Characteristic of the elevated levees and the higher levels of the plains are groves of fan-palms, Borassus aethiopum and Hyphaene petersiana, the former with a characteristic swelling on the trunk. Termite mounds on sandy floodplains frequently have the wild date-palm Phoenix reclinata.
Termite Mounds
Most woodlands and many dambos have large termite mounds, which are frequently covered with dense woody vegetation. As a general rule the plants growing on these mounds are forest species of trees and climbers, but the variety of termite mound vegetation is enormous in these raised areas of richer soils. What is nearly always apparent is that it is very different from the surrounding vegetation. Yet there are exceptions even to this rule.
There are large tracts of miombo woodland on the plateaux which lack termite mounds. The most extensive areas are the Kalahari Sands where the soils simply have not enough clay to support stable mounds. In many rocky areas, and on steep slopes, where the soil depth is limited, termite mounds are generally absent. Mounds are most consistently found at the dambo margins where the optimal conditions of drainage and an abundance of suitable clay exist.
Termite mounds undoubtedly have long lifespans, measured in centuries.
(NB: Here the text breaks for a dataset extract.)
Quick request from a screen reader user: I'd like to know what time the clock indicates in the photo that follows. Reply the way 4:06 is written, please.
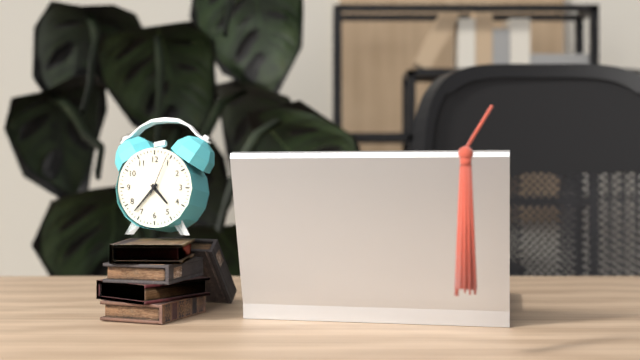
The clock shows 4:37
Old trees associated with mounds suggest this, and archaeological evidence confirms it.
Some species are highly adapted to termite mounds, such as the large succulent tree Euphorbia ingens, which superficially resembles some of the New World cacti, but is in fact unrelated. Other trees, notably the Proteas, are never to be found either on or even near termite mounds.
Termite mounds accumulate mineral salts. They are frequently rich in lime even when the surrounding soils are deficient. This accounts for the preponderance of lime tolerating plants on mounds. In some areas mounds are rich in salt, and these attract animals which eat the soil. Even well-fed cattle on commercial ranches cannot resist salty termite mounds, eating away the soil to form a grotto and eventually demolishing the whole mound.